The videos are still easily found on Pornhub despite its so-called video fingerprinting. According to Vice however "...a Motherboard investigation found that this system can be easily and quickly circumvented with minor editing. Pornhub's current method for removing Girls Do Porn videos and other forms of non-consensual porn not only puts the onus of finding and flagging videos almost entirely on potentially-traumatized victims—those victims can't even rely on the system to work."

More importantly, just as YouTube profits off of infringing material, so does Pornhub.

As Dr. Ann Olivarius, founder of McAllister Olivarius, said, 

“The core problem is that image-based abuse videos (so-called revenge porn), and coerced videos such as Girls Do Porn, are a significant part of Pornhub and other sites’ business models. They are massively popular with users and with site owners, and either free or incredibly cheap to produce.

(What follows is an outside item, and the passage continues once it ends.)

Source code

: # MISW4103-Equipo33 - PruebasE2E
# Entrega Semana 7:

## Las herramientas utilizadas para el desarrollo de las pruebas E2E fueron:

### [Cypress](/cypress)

What, exactly, is the incentive for a site like Pornhub to remove one of their most popular products?”"

So while the ad world does Pornhubs bidding for them, we might do well to question in the era of #MeToo, why they are allowed to get away with ethics washing, and for that matter, why we are duped into believing their self-policing actually works when it clearly doesn't. Remember, these videos are duplicated thousands of times, and destroy untold lives. Not only the women who are victims and have to relive their moments, but the men who have become so desensitized they are using those search words in the first place.

While I'm thinking about it, the ad world is also championing ad-exec Cindy Gallop's own porn site, "Make Love Not Porn." Back in 2016, in Cannes, an Adweek headline read "Cindy Gallop Wants Everyone at Cannes to Film Themselves Having Sex This Year." Add to this TED Talks, Forbes write-ups and 3% conference appearances, and Make Love Not Porn is seen as a different brand.

It's an alternative to Pornhub. Gallop, who likes to share she's the only person who has ever said "Come on my face" six times at a TED Talk, describes Make Love Not Porn's difference in their FAQ. "Porn is performative, manufactured entertainment. If porn is the Hollywood blockbuster movie, MLNP is the documentary." 

I think it's more accurate to describe porn, or at least Pornhub, as an exploitation film. And if Make Love Not Porn is described as being "pro-sex and pro-porn, pro-knowing-the-difference," let's hope Gallop doesn't run into the same problems in determining the difference between the users who pay to watch consensual sex on their site, and someone who might be coerced or raped.

To Make Love Not Porn's credit, it actually requires ID verification. Unlike Pornhub. Perhaps that's why it's not the juggernaut that Pornhub is.